The IPO created an opportunity for the country to shift towards a more sustainable model of financing infrastructure development and to access KSh1.2 trillion in long-term resources for various infrastructure programmes on the President’s agenda. That’s the seed money. According to the President, the government plans to use it to attract investors and raise KSh5 trillion over the next 10 years. “Unlike previous privatisation proceeds that were absorbed into the government’s general budget, the proceeds of this IPO, as well as future privatisation transactions, will provide capital to the National Infrastructure Fund,” President Ruto said.

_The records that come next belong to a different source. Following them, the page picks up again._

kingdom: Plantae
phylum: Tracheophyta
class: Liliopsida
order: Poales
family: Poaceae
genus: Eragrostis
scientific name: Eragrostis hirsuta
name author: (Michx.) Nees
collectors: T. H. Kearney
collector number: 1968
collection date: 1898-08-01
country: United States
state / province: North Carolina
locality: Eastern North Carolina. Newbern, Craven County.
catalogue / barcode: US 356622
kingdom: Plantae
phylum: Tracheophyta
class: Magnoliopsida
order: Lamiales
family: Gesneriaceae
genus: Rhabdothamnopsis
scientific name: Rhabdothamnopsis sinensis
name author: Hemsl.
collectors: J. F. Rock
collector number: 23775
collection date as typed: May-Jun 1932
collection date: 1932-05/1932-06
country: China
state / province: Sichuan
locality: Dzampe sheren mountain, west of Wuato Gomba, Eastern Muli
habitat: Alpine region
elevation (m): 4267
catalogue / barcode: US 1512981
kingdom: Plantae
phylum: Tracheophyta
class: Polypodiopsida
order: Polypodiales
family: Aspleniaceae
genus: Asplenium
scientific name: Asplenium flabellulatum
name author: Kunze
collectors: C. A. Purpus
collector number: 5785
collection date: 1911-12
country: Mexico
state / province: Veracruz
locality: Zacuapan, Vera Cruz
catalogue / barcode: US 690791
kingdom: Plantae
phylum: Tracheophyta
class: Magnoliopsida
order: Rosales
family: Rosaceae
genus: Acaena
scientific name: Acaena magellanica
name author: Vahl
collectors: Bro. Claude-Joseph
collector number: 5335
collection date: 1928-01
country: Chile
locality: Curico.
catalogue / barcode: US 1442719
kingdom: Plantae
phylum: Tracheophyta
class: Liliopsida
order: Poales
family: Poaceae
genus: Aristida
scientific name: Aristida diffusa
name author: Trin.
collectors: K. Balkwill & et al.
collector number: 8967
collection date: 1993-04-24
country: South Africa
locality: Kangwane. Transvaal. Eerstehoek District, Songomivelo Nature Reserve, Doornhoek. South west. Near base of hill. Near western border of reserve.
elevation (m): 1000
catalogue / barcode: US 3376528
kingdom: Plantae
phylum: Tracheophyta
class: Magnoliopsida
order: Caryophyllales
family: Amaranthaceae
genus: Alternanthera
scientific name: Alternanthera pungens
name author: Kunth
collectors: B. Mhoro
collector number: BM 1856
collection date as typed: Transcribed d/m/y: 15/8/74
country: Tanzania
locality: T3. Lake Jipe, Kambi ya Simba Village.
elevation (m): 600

Turning to international creditors, the President also obtained loans from China and the United States, two governments presently involved in economic, structural, and technological rivalry.
The US & China Deals
Last year, the government secured a US$1 billion (KSh129 billion) debt-for-food security swap with the United States International Development Finance Corporation (DFC). This 18-year financing agreement is intended to replace high-cost debt with lower-cost financing. The President also oversaw several agreements with China worth nearly US$1 billion last year, focusing on infrastructure and manufacturing.
Foreign Direct Investment
The President has also been keen on Foreign Direct Investment (FDI) and is actively engaging individual investors to secure funding for various projects, as part of his administration’s shift from sovereign borrowing to public-private partnerships.
Data from the Kenya Investment Authority indicate that 167 investment projects were registered last year, with renewable energy, communications, electronic components, fossil fuels, manufacturing, and agriculture as key sectors driving FDI.
Recently, several prominent Tanzanian entrepreneurs have increasingly turned their attention towards Kenya. Their investments span sectors such as manufacturing, oil and gas, fintech, and media.
One of the most notable moves came from Edha Nahdi, the chairman of Amsons Group. In 2024, Nahdi made headlines after his company acquired a 95% stake in Bamburi Cement for about US$183 million (KSh24 billion).
During the same period, another Tanzanian billionaire, Rostam Aziz, expanded his empire in Kenya through his company Taifa Gas. Aziz launched a US$130 million (KSh16 billion) project to build a 30,000-tonne LPG storage and handling facility at the Dongo Kundu Special Economic Zone in Mombasa. Earlier this week, the tycoon acquired a controlling stake in Nation Media Group from the Aga Khan Fund for Economic Development (AKFD).
In the oil and gas sector, Ally Edha Awadh made a strategic move through his company, Lake Oil Group. The businessman entered the Kenyan market by acquiring fuel stations belonging to Hashi Energy. This has enabled Lake Oil to establish a retail and distribution presence in the country.
Additionally, Tanzanian entrepreneurs are also investing in Kenya’s digital economy. Benjamin Fernandes, founder of Nala, has been expanding his fintech platform into Kenya with an investment of about US$5 million (KSh647 million).
The shift
Unlike his predecessors, President Ruto is shifting away from heavy reliance on international debt for development projects, particularly infrastructure, as he has sought to leverage private capital. This is expected to be realised through the National Infrastructure Fund and the Sovereign Wealth Fund, which aim to mobilise KSh5 trillion over the next decade, to finance the country’s projects without swelling national debt.